Dans un mouvement qui pourrait redessiner la carte politique locale, des alliances inédites se nouent entre les différentes forces de gauche à l’approche du second tour des municipales. Toulouse, bastion récent de la droite, et Besançon, fief historique de la gauche, sont les premiers théâtres de ces rapprochements stratégiques.

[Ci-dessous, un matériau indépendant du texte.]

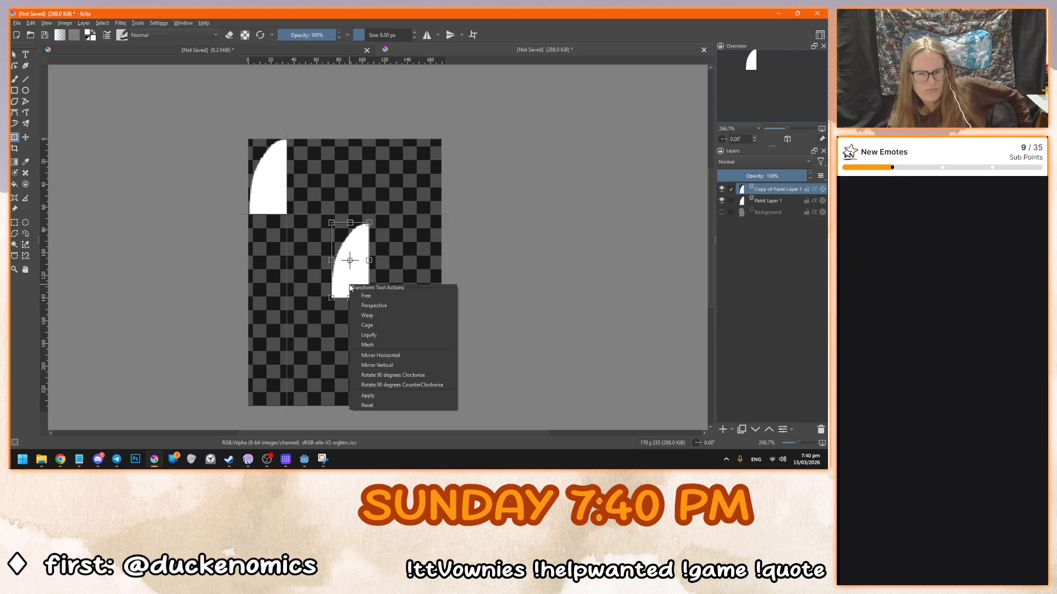
click(404, 356)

À Toulouse, où le maire sortant Jean-Luc Moudenc (DVD) a réalisé un score solide de 37% au premier tour, les deux principales listes de gauche ont choisi l’union. François Piquemal, porté par La France Insoumise (27,5%), et François Briançon, représentant une coalition socialiste et écologiste (25%), ont annoncé la formation d’une liste commune. Cet accord, présenté comme “le sens de l’histoire” par ses promoteurs, vise explicitement à créer les conditions d’une alternance. La répartition des rôles est déjà esquissée : Piquemal briguerait la mairie centrale tandis que Briançon se concentrerait sur la présidence de la métropole.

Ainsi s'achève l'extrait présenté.